What do Korean, Tibetan, Chinese, Spanish and Danish have in common? This clip is one that I have been wanting to put together for many years now and it’s one that I’m excited to finally be able to share with you.
This clip is a little longer than other clips I have posted in the past, but is one that I think should be watched in its entirety … several times over!
In 1996 I made my first trip to Seoul, South Korea. One of my co-workers told me that they could teach me to read the Korean Script – 한글 Han Geul within a ride across town from the Westin Chosun hotel in downtown Seoul to Itaewon which was about 20 minutes away. I laughed it off at first thinking ‘yeah sure, try your best’, not expecting her to succeed. I ate my words.
There is a reason that most Koreans will tell you why I was able to learn the script so fast. Invented by King Sejong the Great in 1443, in the 20th Century, Han-geul became the standard writing system for both North and South Korea and even has a public holiday to celebrate its brilliance. The brilliance in it is that with very minimal base ‘shapes’ that are stylised versions of the shape of articulation in the mouth, Han-geul allows learners to become literate very fast with little ambiguity about what a syllable should sound like.
That is true, but it is only part of the reason why I felt such an affinity with Han-geul. As I was learning it, it was like all the neurone in my brain were on fire, subconsciously realising links between the Indic scripts that I already new based on the Indic sound system. At first when I mentioned these links to some Koreans, the reaction ranged from laughter to anger. How could I suggest that there was any Indian influence or at least ‘inspiration’ in Han Geul.
This sent me on a journey of discovery. I came across the work of Gary Lerdyard and his research into the links between the Korean script and Tibetan and Sanskrit by means of the Phags-pa script.
I kept developing on these ideas as I realised that this underlying system was the basic operating system that I subconsciously would go about learning languages – playing with them and predicting what new languages would sound like. The system was equally applicable not only to Indic languages and Korean. These principles as I demonstrate in the video clip are just as applicable across all the languages that I have learnt including Chinese languages, Romance languages, Germanic languages, South East Asian languages and of course Indic languages. In fact, tonal languages can be understood with ease when this blueprint is used as a backdrop and in fact, the entire tone System of Thai in Thai writing is based on this map of the human mouth. Non Tonal languages like Khmer are also based on this, and understanding of the base sound system will allow you to understand the language and sound system on a much more holistic level – not having to just be taught that there are certain vowels go with certain letters and learn them by rote, but rather being able to understand WHY certain sounds go with other sounds and even predict which ones will and will not go with each other.

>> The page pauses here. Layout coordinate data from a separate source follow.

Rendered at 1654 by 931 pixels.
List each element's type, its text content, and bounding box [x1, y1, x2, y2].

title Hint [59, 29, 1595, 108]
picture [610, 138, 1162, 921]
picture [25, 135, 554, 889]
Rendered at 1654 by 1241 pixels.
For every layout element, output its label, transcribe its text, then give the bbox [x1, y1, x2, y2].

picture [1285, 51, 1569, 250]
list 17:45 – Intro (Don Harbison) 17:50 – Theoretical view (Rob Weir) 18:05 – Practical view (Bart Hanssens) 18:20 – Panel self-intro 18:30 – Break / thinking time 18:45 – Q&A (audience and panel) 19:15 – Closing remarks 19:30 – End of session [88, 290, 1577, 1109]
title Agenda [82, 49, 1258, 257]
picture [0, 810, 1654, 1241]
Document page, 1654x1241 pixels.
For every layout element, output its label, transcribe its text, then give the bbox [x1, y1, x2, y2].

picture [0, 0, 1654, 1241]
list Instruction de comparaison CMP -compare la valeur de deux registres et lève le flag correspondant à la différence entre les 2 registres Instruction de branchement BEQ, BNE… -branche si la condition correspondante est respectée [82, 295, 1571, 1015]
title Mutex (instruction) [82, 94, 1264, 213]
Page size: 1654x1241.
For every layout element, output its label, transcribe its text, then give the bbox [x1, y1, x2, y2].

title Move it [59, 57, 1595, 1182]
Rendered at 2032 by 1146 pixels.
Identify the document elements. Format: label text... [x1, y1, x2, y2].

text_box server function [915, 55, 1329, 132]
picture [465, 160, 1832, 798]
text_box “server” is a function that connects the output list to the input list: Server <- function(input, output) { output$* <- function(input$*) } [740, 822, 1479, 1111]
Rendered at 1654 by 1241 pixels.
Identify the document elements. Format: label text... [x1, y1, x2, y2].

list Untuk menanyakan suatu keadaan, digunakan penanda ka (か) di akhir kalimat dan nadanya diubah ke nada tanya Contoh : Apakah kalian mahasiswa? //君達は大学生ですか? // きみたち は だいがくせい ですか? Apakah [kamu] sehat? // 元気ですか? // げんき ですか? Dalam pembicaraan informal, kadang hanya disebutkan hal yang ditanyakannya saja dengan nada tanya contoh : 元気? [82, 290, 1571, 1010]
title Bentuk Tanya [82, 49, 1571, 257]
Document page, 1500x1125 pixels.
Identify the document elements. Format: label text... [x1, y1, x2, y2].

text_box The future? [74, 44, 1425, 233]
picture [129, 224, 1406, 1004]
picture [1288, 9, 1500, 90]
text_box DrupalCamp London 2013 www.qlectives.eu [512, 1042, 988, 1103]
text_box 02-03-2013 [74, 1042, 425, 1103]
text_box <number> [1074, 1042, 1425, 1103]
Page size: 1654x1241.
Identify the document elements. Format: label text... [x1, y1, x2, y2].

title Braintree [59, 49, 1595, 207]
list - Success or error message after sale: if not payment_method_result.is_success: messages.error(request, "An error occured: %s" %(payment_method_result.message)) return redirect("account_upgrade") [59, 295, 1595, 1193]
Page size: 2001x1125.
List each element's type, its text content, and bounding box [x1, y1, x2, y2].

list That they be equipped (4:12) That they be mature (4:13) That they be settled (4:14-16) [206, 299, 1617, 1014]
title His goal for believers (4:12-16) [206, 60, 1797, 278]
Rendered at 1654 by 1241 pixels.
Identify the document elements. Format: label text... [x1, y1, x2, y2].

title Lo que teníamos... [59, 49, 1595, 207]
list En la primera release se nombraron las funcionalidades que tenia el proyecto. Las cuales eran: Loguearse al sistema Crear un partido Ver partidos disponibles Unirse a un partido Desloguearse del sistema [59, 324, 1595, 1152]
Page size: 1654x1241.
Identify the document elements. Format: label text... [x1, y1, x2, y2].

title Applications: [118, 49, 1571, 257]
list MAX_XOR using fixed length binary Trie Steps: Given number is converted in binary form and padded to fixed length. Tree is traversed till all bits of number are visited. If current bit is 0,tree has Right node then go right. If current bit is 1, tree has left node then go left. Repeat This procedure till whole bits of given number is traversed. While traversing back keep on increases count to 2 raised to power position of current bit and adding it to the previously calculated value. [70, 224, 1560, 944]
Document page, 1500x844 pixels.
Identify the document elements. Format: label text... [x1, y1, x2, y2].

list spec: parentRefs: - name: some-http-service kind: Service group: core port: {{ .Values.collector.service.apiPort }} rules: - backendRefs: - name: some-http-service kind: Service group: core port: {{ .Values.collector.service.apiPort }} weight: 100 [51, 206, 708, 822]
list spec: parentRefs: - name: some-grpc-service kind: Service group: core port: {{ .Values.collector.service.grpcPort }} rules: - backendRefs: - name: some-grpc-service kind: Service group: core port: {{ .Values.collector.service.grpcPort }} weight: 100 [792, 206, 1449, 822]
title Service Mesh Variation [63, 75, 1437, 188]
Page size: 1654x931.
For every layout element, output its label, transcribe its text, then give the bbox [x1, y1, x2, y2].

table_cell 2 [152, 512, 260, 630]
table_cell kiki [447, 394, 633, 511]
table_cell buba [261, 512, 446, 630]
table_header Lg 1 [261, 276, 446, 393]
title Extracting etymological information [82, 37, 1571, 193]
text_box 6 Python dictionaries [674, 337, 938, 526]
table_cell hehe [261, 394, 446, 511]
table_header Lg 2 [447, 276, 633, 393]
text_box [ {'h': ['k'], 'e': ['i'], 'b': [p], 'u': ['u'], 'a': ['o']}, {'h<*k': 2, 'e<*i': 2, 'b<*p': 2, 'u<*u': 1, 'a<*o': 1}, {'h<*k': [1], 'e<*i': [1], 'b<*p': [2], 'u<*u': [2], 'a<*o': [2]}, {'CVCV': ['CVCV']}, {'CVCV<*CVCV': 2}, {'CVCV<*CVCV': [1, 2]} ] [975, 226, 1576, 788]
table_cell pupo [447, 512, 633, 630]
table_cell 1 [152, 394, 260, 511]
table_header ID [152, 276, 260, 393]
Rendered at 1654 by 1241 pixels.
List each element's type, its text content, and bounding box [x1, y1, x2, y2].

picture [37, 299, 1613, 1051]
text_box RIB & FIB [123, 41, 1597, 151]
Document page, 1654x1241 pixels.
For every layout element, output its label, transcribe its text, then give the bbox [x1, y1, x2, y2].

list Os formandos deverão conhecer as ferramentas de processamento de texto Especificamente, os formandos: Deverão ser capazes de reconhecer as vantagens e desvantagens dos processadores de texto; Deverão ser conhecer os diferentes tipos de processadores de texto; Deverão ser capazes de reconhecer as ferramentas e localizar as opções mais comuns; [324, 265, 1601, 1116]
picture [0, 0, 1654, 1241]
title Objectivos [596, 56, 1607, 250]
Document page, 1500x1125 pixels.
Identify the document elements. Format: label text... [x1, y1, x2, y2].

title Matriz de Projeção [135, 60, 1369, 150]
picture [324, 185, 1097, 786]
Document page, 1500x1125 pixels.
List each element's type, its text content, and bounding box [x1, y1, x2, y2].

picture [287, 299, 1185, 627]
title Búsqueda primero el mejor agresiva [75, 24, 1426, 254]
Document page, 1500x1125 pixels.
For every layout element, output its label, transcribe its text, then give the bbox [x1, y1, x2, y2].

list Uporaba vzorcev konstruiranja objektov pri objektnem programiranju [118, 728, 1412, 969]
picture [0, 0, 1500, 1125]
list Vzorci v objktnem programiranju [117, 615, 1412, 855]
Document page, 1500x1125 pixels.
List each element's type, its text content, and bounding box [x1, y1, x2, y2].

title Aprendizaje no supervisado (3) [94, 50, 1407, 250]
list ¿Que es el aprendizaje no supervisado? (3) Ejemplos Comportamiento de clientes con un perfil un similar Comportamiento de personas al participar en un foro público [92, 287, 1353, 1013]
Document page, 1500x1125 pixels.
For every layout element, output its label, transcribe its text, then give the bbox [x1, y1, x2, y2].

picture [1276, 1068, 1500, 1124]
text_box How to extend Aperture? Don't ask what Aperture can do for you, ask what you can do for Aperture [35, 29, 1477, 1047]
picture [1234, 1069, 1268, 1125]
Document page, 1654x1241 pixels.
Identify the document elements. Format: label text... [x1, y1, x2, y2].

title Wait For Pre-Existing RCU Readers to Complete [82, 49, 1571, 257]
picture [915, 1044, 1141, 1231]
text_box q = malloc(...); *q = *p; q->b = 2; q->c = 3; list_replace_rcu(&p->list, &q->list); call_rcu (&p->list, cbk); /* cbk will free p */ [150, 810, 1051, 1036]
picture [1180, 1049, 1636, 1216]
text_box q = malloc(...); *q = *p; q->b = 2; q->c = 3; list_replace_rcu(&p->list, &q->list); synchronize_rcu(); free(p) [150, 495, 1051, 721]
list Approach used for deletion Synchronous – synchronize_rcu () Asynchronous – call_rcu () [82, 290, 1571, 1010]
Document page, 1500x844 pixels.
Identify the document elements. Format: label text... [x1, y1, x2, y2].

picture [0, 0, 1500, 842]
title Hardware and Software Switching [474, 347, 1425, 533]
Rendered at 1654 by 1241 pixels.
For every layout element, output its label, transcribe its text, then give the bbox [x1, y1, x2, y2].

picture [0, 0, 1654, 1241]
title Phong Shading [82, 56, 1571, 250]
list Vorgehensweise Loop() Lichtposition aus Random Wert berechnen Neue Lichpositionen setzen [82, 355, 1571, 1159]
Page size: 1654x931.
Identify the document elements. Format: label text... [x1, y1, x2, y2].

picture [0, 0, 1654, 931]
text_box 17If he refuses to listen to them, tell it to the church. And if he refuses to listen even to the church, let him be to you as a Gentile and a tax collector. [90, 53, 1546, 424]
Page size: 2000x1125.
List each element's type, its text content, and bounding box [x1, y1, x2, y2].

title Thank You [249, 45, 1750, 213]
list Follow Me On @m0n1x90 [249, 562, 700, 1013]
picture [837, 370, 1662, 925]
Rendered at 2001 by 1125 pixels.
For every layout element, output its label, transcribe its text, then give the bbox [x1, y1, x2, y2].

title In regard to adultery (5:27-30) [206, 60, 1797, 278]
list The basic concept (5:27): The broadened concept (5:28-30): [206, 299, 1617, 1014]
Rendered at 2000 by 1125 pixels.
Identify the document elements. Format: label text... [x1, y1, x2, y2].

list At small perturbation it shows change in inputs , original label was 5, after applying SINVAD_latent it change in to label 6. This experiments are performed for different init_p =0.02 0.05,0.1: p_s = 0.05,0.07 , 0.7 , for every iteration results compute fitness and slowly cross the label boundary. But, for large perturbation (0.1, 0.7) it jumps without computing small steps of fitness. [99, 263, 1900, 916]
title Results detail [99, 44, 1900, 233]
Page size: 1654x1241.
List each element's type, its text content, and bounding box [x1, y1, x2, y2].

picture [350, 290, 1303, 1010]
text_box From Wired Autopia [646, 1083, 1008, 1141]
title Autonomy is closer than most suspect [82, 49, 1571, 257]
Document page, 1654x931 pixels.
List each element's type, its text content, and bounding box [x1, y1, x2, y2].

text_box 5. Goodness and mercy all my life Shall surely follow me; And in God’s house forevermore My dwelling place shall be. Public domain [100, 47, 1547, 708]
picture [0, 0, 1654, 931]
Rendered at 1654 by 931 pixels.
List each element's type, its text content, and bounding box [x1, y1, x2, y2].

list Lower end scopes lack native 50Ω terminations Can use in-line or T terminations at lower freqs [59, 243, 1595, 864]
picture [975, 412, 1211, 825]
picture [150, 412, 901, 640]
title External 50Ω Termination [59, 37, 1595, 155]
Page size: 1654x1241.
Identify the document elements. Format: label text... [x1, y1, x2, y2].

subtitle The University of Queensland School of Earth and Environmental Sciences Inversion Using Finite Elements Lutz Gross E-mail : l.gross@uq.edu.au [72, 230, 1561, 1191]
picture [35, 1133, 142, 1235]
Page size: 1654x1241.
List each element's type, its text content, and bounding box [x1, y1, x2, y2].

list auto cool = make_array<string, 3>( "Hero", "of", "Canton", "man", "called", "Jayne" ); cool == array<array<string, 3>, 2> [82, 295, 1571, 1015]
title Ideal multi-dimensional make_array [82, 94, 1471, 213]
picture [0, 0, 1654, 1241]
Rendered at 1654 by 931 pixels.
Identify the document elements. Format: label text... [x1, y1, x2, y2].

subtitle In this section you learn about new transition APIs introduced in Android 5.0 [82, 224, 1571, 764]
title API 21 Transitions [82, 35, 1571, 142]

Indic Compass Is a Sound Blueprint
I developed my Indic Consonant Map as a blue-print for sound shifts and scripts across many languages and I have developed teaching strategies based on these principles, using my own intellectual property ‘Stuart Jay Raj Speech Glyphs’ – many of which resemble Korean fundamental sound shapes.
I hope that this clip will inspire you to dig further into what I present and perhaps give you a new lease on language learning and fluency.